-- begin Supplied material --
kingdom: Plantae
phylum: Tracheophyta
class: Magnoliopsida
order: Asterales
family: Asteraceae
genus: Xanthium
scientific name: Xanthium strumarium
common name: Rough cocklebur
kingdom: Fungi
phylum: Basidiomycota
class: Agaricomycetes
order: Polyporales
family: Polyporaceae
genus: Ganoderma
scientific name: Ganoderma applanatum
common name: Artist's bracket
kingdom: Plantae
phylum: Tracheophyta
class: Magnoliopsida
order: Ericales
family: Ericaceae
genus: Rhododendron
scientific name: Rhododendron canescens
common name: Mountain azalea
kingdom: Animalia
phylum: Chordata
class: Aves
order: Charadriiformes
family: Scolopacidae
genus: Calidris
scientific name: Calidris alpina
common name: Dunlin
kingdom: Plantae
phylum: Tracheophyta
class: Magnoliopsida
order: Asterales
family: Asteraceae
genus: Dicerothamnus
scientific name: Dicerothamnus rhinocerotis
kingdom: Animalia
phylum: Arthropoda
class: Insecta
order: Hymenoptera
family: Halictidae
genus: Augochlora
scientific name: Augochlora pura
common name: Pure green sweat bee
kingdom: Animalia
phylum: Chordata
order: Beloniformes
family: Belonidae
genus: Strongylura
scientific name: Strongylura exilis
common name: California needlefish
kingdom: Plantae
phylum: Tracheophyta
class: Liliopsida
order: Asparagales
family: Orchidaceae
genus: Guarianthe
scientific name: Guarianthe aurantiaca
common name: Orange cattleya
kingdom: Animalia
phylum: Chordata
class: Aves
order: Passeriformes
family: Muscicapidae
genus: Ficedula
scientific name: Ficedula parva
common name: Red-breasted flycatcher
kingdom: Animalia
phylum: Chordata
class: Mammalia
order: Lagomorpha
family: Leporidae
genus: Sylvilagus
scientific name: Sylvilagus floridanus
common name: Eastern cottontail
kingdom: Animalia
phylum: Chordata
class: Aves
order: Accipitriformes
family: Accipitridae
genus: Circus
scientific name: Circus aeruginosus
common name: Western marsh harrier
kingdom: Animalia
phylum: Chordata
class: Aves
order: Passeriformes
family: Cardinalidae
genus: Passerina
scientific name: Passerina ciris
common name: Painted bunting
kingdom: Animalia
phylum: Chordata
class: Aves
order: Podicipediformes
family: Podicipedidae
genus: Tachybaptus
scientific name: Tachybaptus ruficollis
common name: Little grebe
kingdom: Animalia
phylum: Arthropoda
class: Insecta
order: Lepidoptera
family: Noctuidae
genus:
-- end Supplied material --
Exercise details.
Reproduce every line above, unchanged and in the same order.

Answer in full.
kingdom: Plantae
phylum: Tracheophyta
class: Magnoliopsida
order: Asterales
family: Asteraceae
genus: Xanthium
scientific name: Xanthium strumarium
common name: Rough cocklebur
kingdom: Fungi
phylum: Basidiomycota
class: Agaricomycetes
order: Polyporales
family: Polyporaceae
genus: Ganoderma
scientific name: Ganoderma applanatum
common name: Artist's bracket
kingdom: Plantae
phylum: Tracheophyta
class: Magnoliopsida
order: Ericales
family: Ericaceae
genus: Rhododendron
scientific name: Rhododendron canescens
common name: Mountain azalea
kingdom: Animalia
phylum: Chordata
class: Aves
order: Charadriiformes
family: Scolopacidae
genus: Calidris
scientific name: Calidris alpina
common name: Dunlin
kingdom: Plantae
phylum: Tracheophyta
class: Magnoliopsida
order: Asterales
family: Asteraceae
genus: Dicerothamnus
scientific name: Dicerothamnus rhinocerotis
kingdom: Animalia
phylum: Arthropoda
class: Insecta
order: Hymenoptera
family: Halictidae
genus: Augochlora
scientific name: Augochlora pura
common name: Pure green sweat bee
kingdom: Animalia
phylum: Chordata
order: Beloniformes
family: Belonidae
genus: Strongylura
scientific name: Strongylura exilis
common name: California needlefish
kingdom: Plantae
phylum: Tracheophyta
class: Liliopsida
order: Asparagales
family: Orchidaceae
genus: Guarianthe
scientific name: Guarianthe aurantiaca
common name: Orange cattleya
kingdom: Animalia
phylum: Chordata
class: Aves
order: Passeriformes
family: Muscicapidae
genus: Ficedula
scientific name: Ficedula parva
common name: Red-breasted flycatcher
kingdom: Animalia
phylum: Chordata
class: Mammalia
order: Lagomorpha
family: Leporidae
genus: Sylvilagus
scientific name: Sylvilagus floridanus
common name: Eastern cottontail
kingdom: Animalia
phylum: Chordata
class: Aves
order: Accipitriformes
family: Accipitridae
genus: Circus
scientific name: Circus aeruginosus
common name: Western marsh harrier
kingdom: Animalia
phylum: Chordata
class: Aves
order: Passeriformes
family: Cardinalidae
genus: Passerina
scientific name: Passerina ciris
common name: Painted bunting
kingdom: Animalia
phylum: Chordata
class: Aves
order: Podicipediformes
family: Podicipedidae
genus: Tachybaptus
scientific name: Tachybaptus ruficollis
common name: Little grebe
kingdom: Animalia
phylum: Arthropoda
class: Insecta
order: Lepidoptera
family: Noctuidae
genus:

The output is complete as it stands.